Hey all,
Still occasionally dipping into Reddit but am finding myself gradually transitioning to Lemmy (shoutout to Memmy!). I was wondering if anyone here knows, what has reddit traffic been like these last few months? Is it declining or holding strong?
Thanks
The bigger subs are easily migrated to Lemmy with enough users to produce regular content. The smaller communities here are extremely deserted as the smaller userbase of Lemmy seems to hit those the hardest - also the federated nature making it harder for users to connect groups with similar topics together and select one as the main one
One possible exception to that, at least so far, seems to be r/nfl. It’s a behemoth on Reddit, but it seems like few made the jump to the fediverse, sadly.
People sell accounts but that’s a lie or a scam. No one offers that much. I got offered $200 for a 12 year old (at the time) account with 150k karma and mod of a small but not tiny sub.
There was a shit ton of gpt model bots even when I was using it and they weren't interested in doing anything about it so safe to say it's only getting worse
Source, go to reddit and read the comments of a top post of the day in a default sub.
About half the comments are copy paste or literally generated by a chatbot. I know people there behave like NPCs but thats a new low. I think The Verge made a Article about it as well.
I don't think there's going to be a good way to know. Semrush is showing a relatively steady decline since January 2023, but I don't trust third-party tools for that. And I doubt that Reddit would make its first-party analytic data public if it looks bad, so in that case the default move is to either cherrypick or create a metric that appears favorable, a la Elon Musk's brand new Twitter metric of median picoseconds of verified user screen time per albatross fart or whatever.
From a qualitative standpoint, both the content and general vibe seem markedly worse than a month or two ago. It's made it easy to stop using it as my default online platform.
But in any case, I don't think it's worth it to get too invested in either its success or failure.
I think it depends a lot on the sub, some of the niche communities with fewer subs just don't give a crap about reddit politics. And honestly, if you're just a casual web user with adblock checking in every couple of days, why should you
/r/anime seems to be holding for now.
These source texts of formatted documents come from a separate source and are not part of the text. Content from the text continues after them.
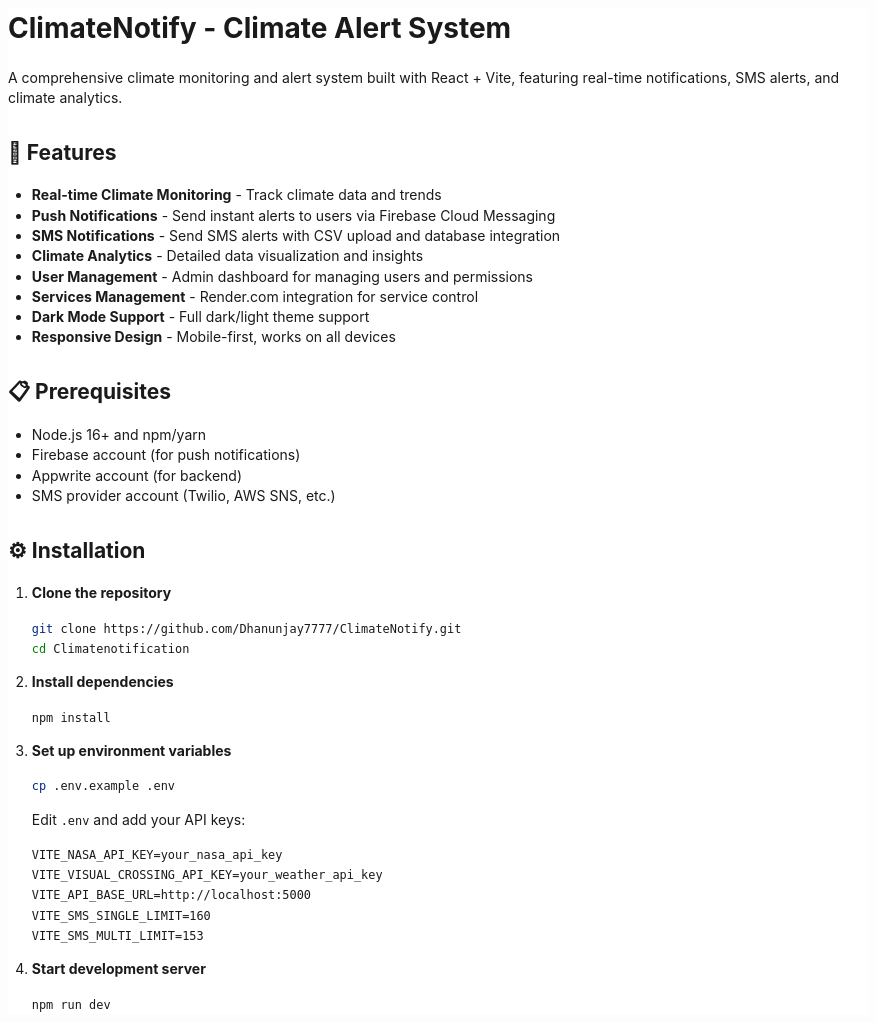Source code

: # ClimateNotify - Climate Alert System

A comprehensive climate monitoring and alert system built with React + Vite, featuring real-time notifications, SMS alerts, and climate analytics.

## 🚀 Features

- **Real-time Climate Monitoring** - Track climate data and trends
- **Push Notifications** - Send instant alerts to users via Firebase Cloud Messaging
- **SMS Notifications** - Send SMS alerts with CSV upload and database integration
- **Climate Analytics** - Detailed data visualization and insights
- **User Management** - Admin dashboard for managing users and permissions
- **Services Management** - Render.com integration for service control
- **Dark Mode Support** - Full dark/light theme support
- **Responsive Design** - Mobile-first, works on all devices

## 📋 Prerequisites

- Node.js 16+ and npm/yarn
- Firebase account (for push notifications)
- Appwrite account (for backend)
- SMS provider account (Twilio, AWS SNS, etc.)

## ⚙️ Installation

1. **Clone the repository**
   ```bash
   git clone https://github.com/Dhanunjay7777/ClimateNotify.git
   cd Climatenotification
   ```

2. **Install dependencies**
   ```bash
   npm install
   ```

3. **Set up environment variables**
   ```bash
   cp .env.example .env
   ```
   
   Edit `.env` and add your API keys:
   ```properties
   VITE_NASA_API_KEY=your_nasa_api_key
   VITE_VISUAL_CROSSING_API_KEY=your_weather_api_key
   VITE_API_BASE_URL=http://localhost:5000
   VITE_SMS_SINGLE_LIMIT=160
   VITE_SMS_MULTI_LIMIT=153
   ```

4. **Start development server**
   ```bash
   npm run dev
   ```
It's really difficult when the bulk of "content" a lot of people are interested in are weekly mass discussions and shitposting.
I sometimes go there to see the drama and share Bluesky invites.
I noticed some unusual and small subreddits in /r/all a couple of times and some once extremely popular subs like /r/awww and /r/funny seem to lost a lot of engagement.
Decline of quality and quantity of traffic in niche subs over several years is very obvious. As to /r/all I never cared about that. Perhaps advertisers and prospective shareholders do.